While Sun customers typically take some time to upgrade their server OS, users going with Solaris 9 will find features that make it easier to install, reboot, run and secure the OS. Solaris users will now be able to upgrade both their root partition and a copy of the partition at the same time, instead of separately as is currently required, which could help save time and avoid potential user errors. Sun also improved its server reboot tools so that skipping lengthy system checks after a crash by enabling logging doesn't compromise the performance of processing transactions, for example, as was the case with Solaris 8, said Bill Moffitt, product line manager for Solaris.
"When you have logging enabled, (the OS) does not have to do a system check, which can take forever if a machine crashes," Moffitt said. "This caused some other actions to take a performance hit in the past, but now people don't have to make a trade-off."
Users will also find a host of management tools that pull together previously separate technologies. Administrators will now find built-in resource management tools that let them set limits on the CPU (central processing unit), memory, bandwidth and storage resources that can be accessed by a particular group of workers or applications.
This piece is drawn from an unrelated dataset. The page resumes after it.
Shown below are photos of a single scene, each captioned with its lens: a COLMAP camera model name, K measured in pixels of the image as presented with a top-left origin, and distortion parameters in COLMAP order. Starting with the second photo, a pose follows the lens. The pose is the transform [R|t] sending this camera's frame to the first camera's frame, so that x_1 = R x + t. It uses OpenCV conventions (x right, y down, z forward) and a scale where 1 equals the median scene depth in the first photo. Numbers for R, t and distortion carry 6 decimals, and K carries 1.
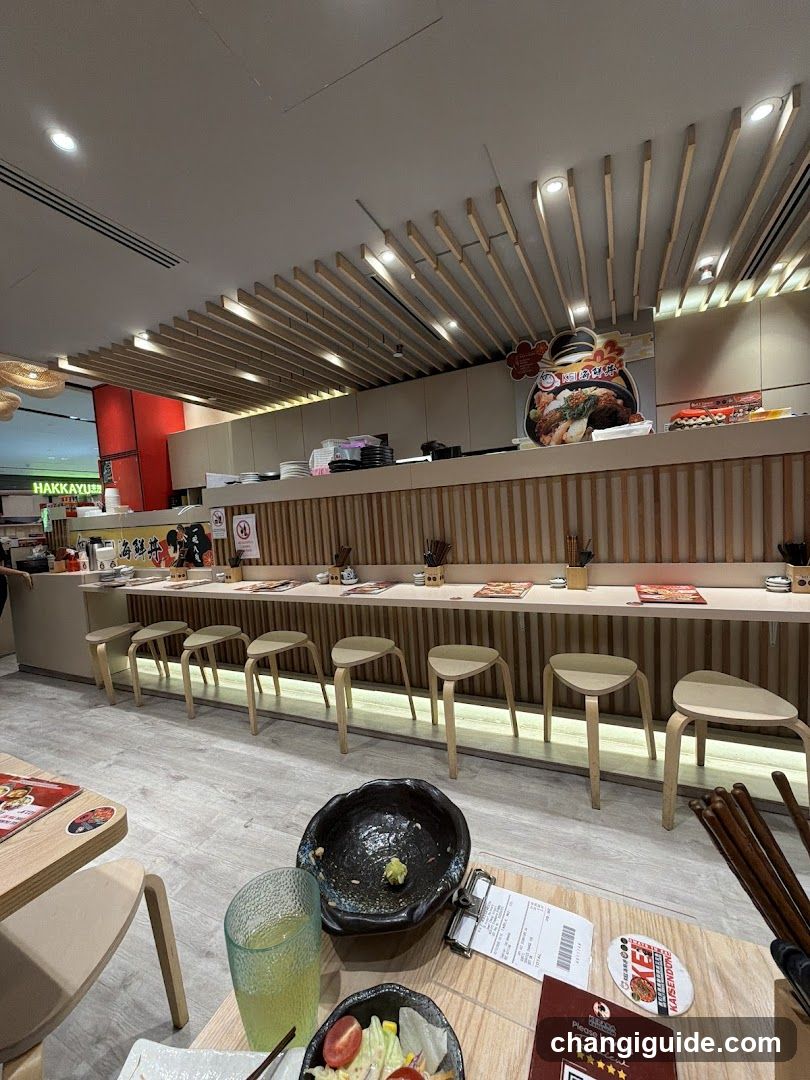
lens RADIAL K [[429.2, 0, 405.0], [0, 429.2, 540.0], [0, 0, 1]] dist [0.001226, 0.000089]
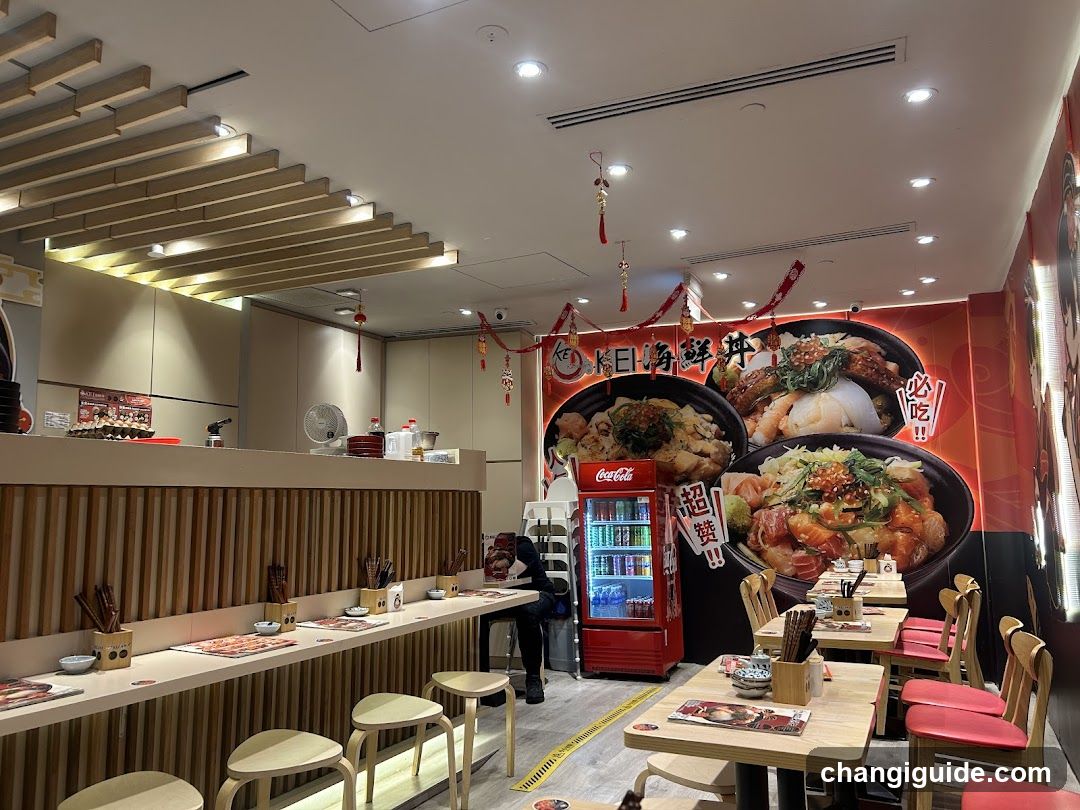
lens RADIAL K [[816.1, 0, 540.0], [0, 816.1, 405.0], [0, 0, 1]] dist [0.001258, 0.000629]
pose [[-0.018136, 0.191395, 0.981346, -1.385013], [0.077560, 0.978819, -0.189469, 0.033128], [-0.996823, 0.072677, -0.032597, 0.644150]]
Additionally, Sun will introduce Solaris Containers with the new OS, which divide applications into separate compartments in a bid to ensure that a software crash or virus is isolated. "These are the types of things only a sys admin would love," Moffitt said.
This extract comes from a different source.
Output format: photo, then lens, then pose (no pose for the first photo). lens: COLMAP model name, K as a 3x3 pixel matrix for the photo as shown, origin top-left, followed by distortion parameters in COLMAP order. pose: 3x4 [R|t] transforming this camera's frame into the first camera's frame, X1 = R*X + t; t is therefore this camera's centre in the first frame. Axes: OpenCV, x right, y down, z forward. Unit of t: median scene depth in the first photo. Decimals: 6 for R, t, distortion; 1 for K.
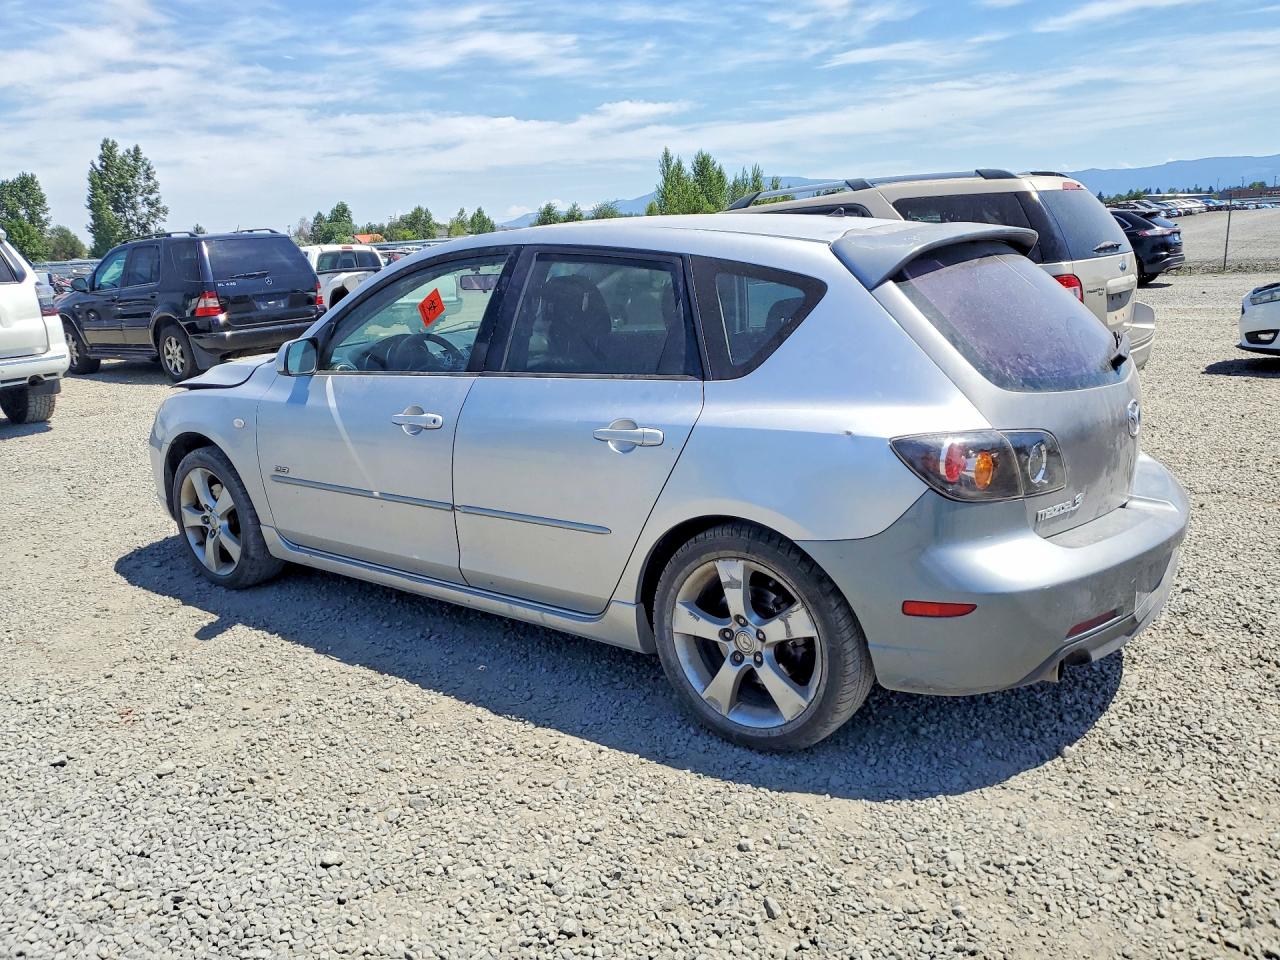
lens RADIAL K [[885.3, 0, 640.0], [0, 885.3, 480.0], [0, 0, 1]] dist [0.025922, -0.031266]
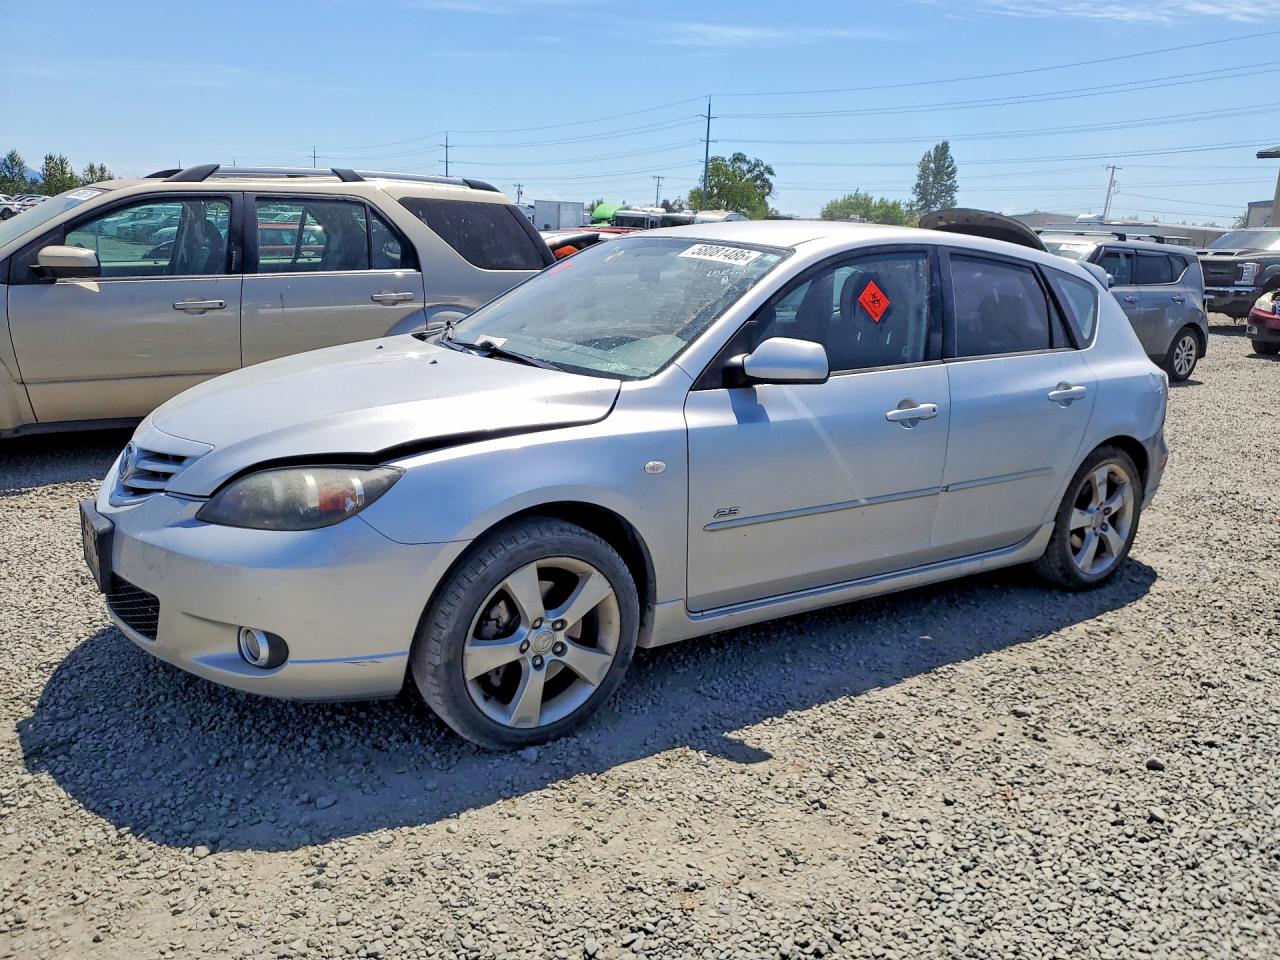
lens RADIAL K [[885.3, 0, 640.0], [0, 885.3, 480.0], [0, 0, 1]] dist [0.025922, -0.031266]
pose [[0.416833, -0.178315, 0.891322, -1.227226], [0.178221, 0.977570, 0.112223, -0.153123], [-0.891340, 0.112074, 0.439263, 0.800423]]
Several beta testers expressed their satisfaction with Solaris 9, calling it one of the easiest to install. Sun has also made it easier to keep track of which version of an application and associated patches are running on a server.
"From my own viewpoint, Sun has been ahead of the competition in most management areas and has probably increased its lead with this product," said Eric Greenwade, a science fellow at Idaho National Engineering and Environmental Laboratory in Idaho Falls, Idaho.
One user said Sun has made strides toward matching Veritas on some key software functions but still had room to improve.
"The Sun folks took a real big step in the right direction, but there is a way to go," said Thomas Nau, director of the University of Ulm Computer Center in Germany. "They are pushing this and there is conviction at Sun that they need to take more steps."
Another improvement is a central software registry for checking to see what versions of applications and associated patches are running on a server.
"You can tell what software has written into that registry and the revisions and patches," Moffitt said. "You could do it in 8, but you had to look at individual packages."
Sun has also made two major changes to its distribution policy for Solaris. The company has disappointed a collection of users by releasing Solaris 9 for the company's SPARC chips only without support for Intel Corp.'s 32-bit chip architecture. Sun halted the Intel project as a cost-cutting measure, but is discussing possible pricing changes with users that could revitalize the effort, although these negotiations have stalled, according to some of the users in talks with Sun.
Sun also plans to release its own distribution of the Linux operating system later this year, altering its longtime Solaris only stance.
Sun has also reduced the number of processors in a system that are covered under its program for free downloads of Solaris. "What we have been doing was to provide free downloads with a one- to eight-processor license (with Solaris 8)," said Jim Lee, Sun's director for worldwide product sales and marketing. "With Solaris 9 it will be a single-processor license only for the free download. It is primarily because we want it to be a developer license rather than a production license, and so a lot of developers will be working on a single processor machine."
(John Ribeiro in Bangalore, India, contributed to this report.)